§ Assignment: Pictures stay out; everything else in the records gets transcribed exactly.

[[ Given data open ]]

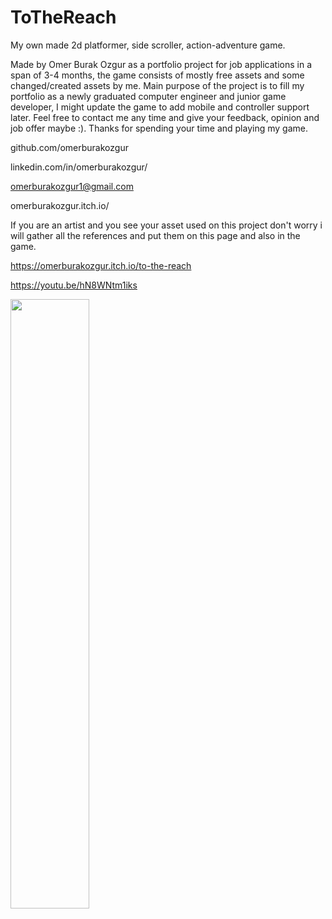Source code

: # ToTheReach
My own made 2d platformer, side scroller, action-adventure game.

Made by Omer Burak Ozgur as a portfolio project for job applications in a span of 3-4 months, the game consists of mostly free assets and some changed/created assets by me. Main purpose of the project is to fill my portfolio as a newly graduated computer engineer and junior game developer, I might update the game to add mobile and controller support later. Feel free to contact me any time and give your feedback, opinion and job offer maybe :). Thanks for spending your time and playing my game. 

github.com/omerburakozgur

linkedin.com/in/omerburakozgur/

omerburakozgur1@gmail.com

omerburakozgur.itch.io/

If you are an artist and you see your asset used on this project don't worry i will gather all the references and put them on this page and also in the game. 

https://omerburakozgur.itch.io/to-the-reach

https://youtu.be/hN8WNtm1iks

[<img src="https://i3.ytimg.com/vi/hN8WNtm1iks/maxresdefault.jpg" width="50%">](https://youtu.be/hN8WNtm1iks "To The Reach Gameplay")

[[ Given data closed ]]

§ Output of the exercise:
Source code

: # ToTheReach
My own made 2d platformer, side scroller, action-adventure game.

Made by Omer Burak Ozgur as a portfolio project for job applications in a span of 3-4 months, the game consists of mostly free assets and some changed/created assets by me. Main purpose of the project is to fill my portfolio as a newly graduated computer engineer and junior game developer, I might update the game to add mobile and controller support later. Feel free to contact me any time and give your feedback, opinion and job offer maybe :). Thanks for spending your time and playing my game. 

github.com/omerburakozgur

linkedin.com/in/omerburakozgur/

omerburakozgur1@gmail.com

omerburakozgur.itch.io/

If you are an artist and you see your asset used on this project don't worry i will gather all the references and put them on this page and also in the game. 

https://omerburakozgur.itch.io/to-the-reach

https://youtu.be/hN8WNtm1iks

[<img src="https://i3.ytimg.com/vi/hN8WNtm1iks/maxresdefault.jpg" width="50%">](https://youtu.be/hN8WNtm1iks "To The Reach Gameplay")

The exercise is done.